Os títulos corporativos externos do país caíram 2,6% nesse período, muito pior do que a queda de menos de 0,1% em um índice de dívida global de empresas de mercados emergentes.
Marcos Schmidt, da Moody’s, diz que, embora os níveis de endividamento das empresas sejam moderados, um grande risco é o ambiente de juros mais altos, tanto em casa quanto no exterior.
Cenário macro não ajuda
A inflação persistente nos EUA, junto com incertezas sobre as políticas de gastos do presidente Luiz Inácio Lula da Silva, podem levar o Federal Reserve e o Banco Central do Brasil a manter os custos de empréstimos elevados por mais tempo, o que pode acelerar inadimplências ou reestruturações, especialmente para emissores com classificação de grau especulativo, disse Schmidt.
Em algum momento, aquelas com liquidez mais fraca “enfrentarão a escolha de continuar como estão ou tentar preservar o caixa e reestruturar sua dívida para que a empresa seja sustentável no longo prazo”.
Agências cortaram ratings das empresas
As agências de classificação de risco já identificaram algumas vulnerabilidades.

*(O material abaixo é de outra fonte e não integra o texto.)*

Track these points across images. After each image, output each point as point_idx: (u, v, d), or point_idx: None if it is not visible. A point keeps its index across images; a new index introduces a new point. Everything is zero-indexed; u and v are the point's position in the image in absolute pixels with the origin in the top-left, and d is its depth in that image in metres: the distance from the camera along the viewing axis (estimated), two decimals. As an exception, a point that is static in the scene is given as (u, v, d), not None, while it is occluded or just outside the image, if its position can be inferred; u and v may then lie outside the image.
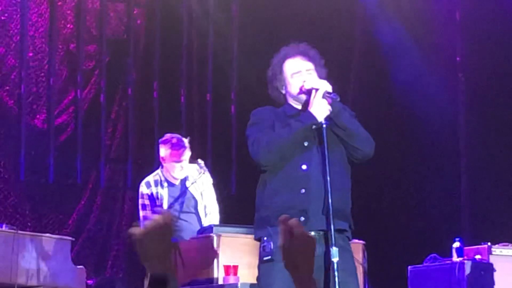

A Fitch rebaixou o rating da Azul para ‘CCC-’ de ‘CCC+’, citando entre outros fatores um mercado de crédito local mais restritivo.
A S&P, por sua vez, rebaixou o rating da Gol para CC de CCC+, dizendo que o plano recente de refinanciamento da companhia aérea — se aprovado — seria uma “reestruturação de fato”.
Os investidores podem ter longas negociações com a Americanas, que devem começar em breve.
A BR Partners foi contratada pela Marisa Lojas e pela CVC para assessorá-las em negociações de reestruturação de dívidas, enquanto a Light trabalha com Laplace. Uma empresa menor, de capital fechado – o Grupo DOK, dono da marca de calçados Ortopé – também entrou recentemente com pedido de recuperação judicial no Brasil.
“Não achei que a Americanas fosse o início de uma tendência”, disse Ray Zucaro, diretor de investimentos da RVX Asset Management em Miami. “Mas talvez seja mesmo.”